De l’importance des liens

Dans le Modèle Standard ™ des relations, le lien exclusif entre deux personnes entraîne certaines obligations morales, voire légales lorsqu’elles sont intégrées à un contrat de mariage. Obligation de prendre soin de l’autre, partage de patrimoine, respect du caractère exclusif de l’union, etc, etc. Évidemment, les circonstances de vie peuvent faire que l’un ou l’autre partenaire soit temporairement incapable de remplir certaines obligations. C’est là qu’entre en jeu un des mécanismes les plus pernicieux du Modèle Standard: dans une union entre deux personnes, les familles de ces deux personnes sont également unies. Une union est donc une alliance forcée entre deux communautés. La famille de votre partenaire devient votre « belle-famille » et les relations, comme les titres, se codifient: gendre, bru, beau-père, et ainsi de suite.

L’avantage de ce modèle est que le réseau de soutien et de contact se trouve élargi et qu’en cas de difficulté, il est pris pour acquis que ce réseau élargi viendra à votre secours. L’inconvénient est que le consentement des personnes faisant partie de ce réseau n’est jamais pris en compte. Vous faites partie de la belle-famille que vous le désiriez ou non, avec des obligations sociales et morales à respecter.
════════
◆ Consigne de travail 1 ◆
Citez le passage du texte sur l'importance des liens qui commence aux mots « L’avantage de ce » et qui s'arrête après « morales à respecter. ».
◆ Consigne de travail 2 ◆
Rédigez la suite du texte sur l'importance des liens, en partant de sa dernière phrase.

◆ Données brutes ◆
════════
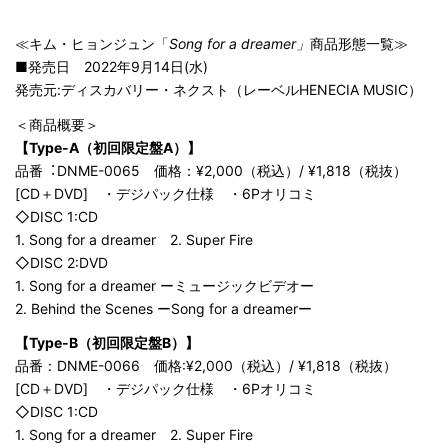
≪キム・ヒョンジュン「
Song for a dreamer」
商品形態一覧≫
■発売日 2022年9月14日(水)
​発売元:ディスカバリー・ネクスト（レーベルHENECIA MUSIC）
​＜商品概要＞
【Type-A（初回限定盤A）】
品番︓DNME-0065 価格：¥2,000（税込）/ ¥1,818（税抜）
[CD＋DVD] ・デジパック仕様 ・6Pオリコミ
◇DISC 1:CD
1. Song for a dreamer 2. Super Fire
◇DISC 2:DVD
1. Song for a dreamer ーミュージックビデオー
2. Behind the Scenes ーSong for a dreamerー
【Type-B（初回限定盤B）】
品番：DNME-0066 価格:¥2,000（税込）/ ¥1,818（税抜）
[CD＋DVD] ・デジパック仕様 ・6Pオリコミ
◇DISC 1:CD
1. Song for a dreamer 2. Super Fire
════════
◆ Réponse finale 1 ◆
L’avantage de ce modèle est que le réseau de soutien et de contact se trouve élargi et qu’en cas de difficulté, il est pris pour acquis que ce réseau élargi viendra à votre secours. L’inconvénient est que le consentement des personnes faisant partie de ce réseau n’est jamais pris en compte. Vous faites partie de la belle-famille que vous le désiriez ou non, avec des obligations sociales et morales à respecter.

◆ Réponse finale 2 ◆
La famille en tant qu’institution en Amérique du Nord perd un peu d’importance, alors ces obligations ne pèsent plus aussi lourd qu’autrefois. Cependant, il est important de ne pas jeter le bébé avec l’eau du bain. La raison d’être de ses institutions est aussi d’assurer le bien-être et la survie des gens qui y participent.

Le modèle polyamoureux, et encore plus le modèle anarchiste relationnel, remettent complètement en question ces organisations sociales. Par contre, il est important de continuer à construire des liens afin d’assurer que chaque personne continue à faire partie d’un réseau social solide et mobilisé. Ceci est d’autant plus important que les personnes ayant des orientations sexuelles ou relationnelles hors-normes sont parfois stigmatisées et rejetées par leur famille, leurs amis, bref, les réseaux sociaux conventionnels.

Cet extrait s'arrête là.